Yönerge A:
Zaman üzerine yazıya göre, zaman dediğimiz şey neden ibarettir?

++++

Zaman hiç bir yere gitmez, ne ileri ne de geri gerçek hareket-ilişki-değişim ve ŞİMDİ... Zaman dediğimiz maddenin hal-hareketleri arasında, biçime-sonuçlarına dair yaptığımız kıyastan ibaret. İleri doğru gidiyormuş algısının sebebi ise hafıza, emare(hareket halinde maddenin) ilk referansının izlerinin, hafıza veya madde üzerinde(form-yapıca) izlerin hala gözlemlenmesi... Kısaca zaman bir yere gitmiyor, hareket eden değişen-böylece eskime kavramı- bizleriz ve diğer şeyler... Hasılı gerçekliği bir zaman kavramıyla ifade edebilseydik -ki edilemez aslında- yinede en yakın şekliyle, şimdi'den ibaret olurdu. Şimdi ve şimdide her şey hareketli-değişken böylece zaman şimdide, ne ileri, ne geri, yine aynı yakın tabirle üzerine çökmekte(ilerisi, gerisi yok)...

++++

Yönerge B:
Aşağıdaki listede "using" dizesini içeren satırların sayısını verin, başka bir şey yazmayın.

++++

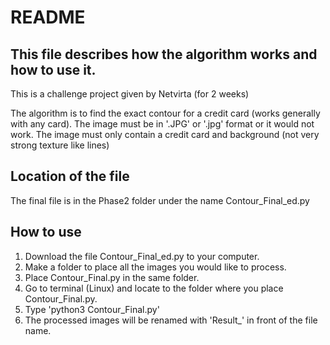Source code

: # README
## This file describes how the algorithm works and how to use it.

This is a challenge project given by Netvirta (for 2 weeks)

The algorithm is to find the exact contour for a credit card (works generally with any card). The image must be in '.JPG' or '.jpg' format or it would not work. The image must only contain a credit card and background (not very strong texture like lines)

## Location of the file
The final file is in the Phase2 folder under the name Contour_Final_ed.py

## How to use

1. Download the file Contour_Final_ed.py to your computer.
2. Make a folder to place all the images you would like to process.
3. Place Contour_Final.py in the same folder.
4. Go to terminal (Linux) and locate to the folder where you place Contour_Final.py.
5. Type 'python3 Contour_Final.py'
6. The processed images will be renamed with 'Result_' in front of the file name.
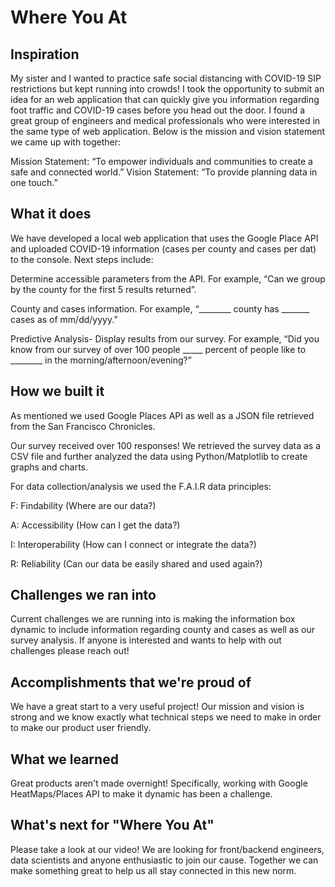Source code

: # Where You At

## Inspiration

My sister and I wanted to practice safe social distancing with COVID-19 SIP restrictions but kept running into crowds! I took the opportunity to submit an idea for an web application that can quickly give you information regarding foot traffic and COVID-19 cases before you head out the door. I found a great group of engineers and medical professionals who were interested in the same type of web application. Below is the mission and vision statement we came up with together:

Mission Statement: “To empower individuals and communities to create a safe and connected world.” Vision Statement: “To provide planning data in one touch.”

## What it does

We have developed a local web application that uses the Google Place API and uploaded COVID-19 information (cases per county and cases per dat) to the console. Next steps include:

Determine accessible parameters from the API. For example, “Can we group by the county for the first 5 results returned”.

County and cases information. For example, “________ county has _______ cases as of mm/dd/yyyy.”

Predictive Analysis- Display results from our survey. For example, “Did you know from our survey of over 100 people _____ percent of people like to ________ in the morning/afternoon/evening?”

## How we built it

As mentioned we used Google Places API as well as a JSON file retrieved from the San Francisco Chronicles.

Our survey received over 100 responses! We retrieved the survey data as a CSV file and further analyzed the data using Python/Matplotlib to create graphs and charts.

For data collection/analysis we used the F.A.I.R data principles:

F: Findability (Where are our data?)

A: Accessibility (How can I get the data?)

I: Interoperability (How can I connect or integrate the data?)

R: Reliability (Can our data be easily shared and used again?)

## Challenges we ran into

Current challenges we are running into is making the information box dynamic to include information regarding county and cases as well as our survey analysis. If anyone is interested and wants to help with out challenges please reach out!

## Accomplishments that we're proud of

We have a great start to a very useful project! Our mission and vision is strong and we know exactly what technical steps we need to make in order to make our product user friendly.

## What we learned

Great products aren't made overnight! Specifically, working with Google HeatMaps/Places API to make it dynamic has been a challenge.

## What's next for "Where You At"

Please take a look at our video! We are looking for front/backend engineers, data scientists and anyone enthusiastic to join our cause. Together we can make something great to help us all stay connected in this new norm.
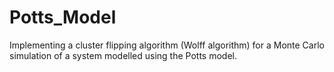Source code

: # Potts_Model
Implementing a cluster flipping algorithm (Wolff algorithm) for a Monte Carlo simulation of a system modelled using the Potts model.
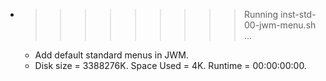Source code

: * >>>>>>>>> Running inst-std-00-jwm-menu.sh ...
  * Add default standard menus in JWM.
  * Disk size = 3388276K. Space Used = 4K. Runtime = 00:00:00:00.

++++

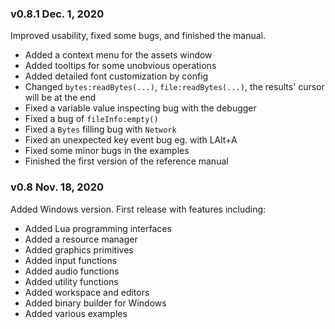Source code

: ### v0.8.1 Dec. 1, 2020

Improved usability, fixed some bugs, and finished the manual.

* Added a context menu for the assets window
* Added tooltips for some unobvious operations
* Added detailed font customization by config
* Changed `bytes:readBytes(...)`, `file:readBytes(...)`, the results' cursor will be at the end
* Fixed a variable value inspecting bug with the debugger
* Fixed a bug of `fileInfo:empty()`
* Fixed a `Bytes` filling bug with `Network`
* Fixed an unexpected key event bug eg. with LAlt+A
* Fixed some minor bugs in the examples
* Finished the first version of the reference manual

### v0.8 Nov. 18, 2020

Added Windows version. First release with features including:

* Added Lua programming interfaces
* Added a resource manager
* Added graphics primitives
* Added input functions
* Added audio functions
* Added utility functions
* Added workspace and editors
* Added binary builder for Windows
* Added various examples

++++

Görevin cevabı A:
Maddenin hal-hareketleri arasında, biçime-sonuçlarına dair yaptığımız kıyastan ibarettir.

Görevin cevabı B:
2